Data for this task:

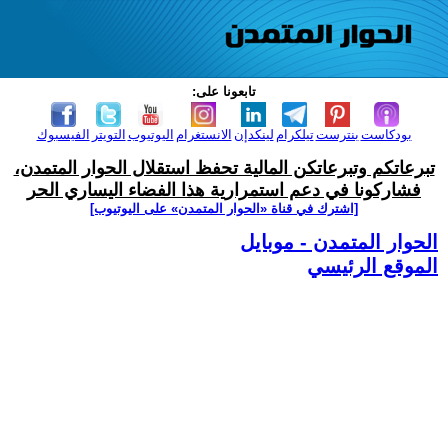
تابعونا على:
بودكاست
بنترست
تيلكرام
لينكدإن
الانستغرام
اليوتيوب
التويتر
الفيسبوك
تبرعاتكم وتبرعاتكن المالية تحفظ استقلال الحوار المتمدن،
فشاركونا في دعم استمرارية هذا الفضاء اليساري الحر
[اشترك في قناة ‫«الحوار المتمدن» على اليوتيوب]
الحوار المتمدن - موبايل
الموقع الرئيسي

Task prompt: Leave out the images and copy all remaining data word for word.

Expected answer:
تابعونا على:
بودكاست
بنترست
تيلكرام
لينكدإن
الانستغرام
اليوتيوب
التويتر
الفيسبوك
تبرعاتكم وتبرعاتكن المالية تحفظ استقلال الحوار المتمدن،
فشاركونا في دعم استمرارية هذا الفضاء اليساري الحر
[اشترك في قناة ‫«الحوار المتمدن» على اليوتيوب]
الحوار المتمدن - موبايل
الموقع الرئيسي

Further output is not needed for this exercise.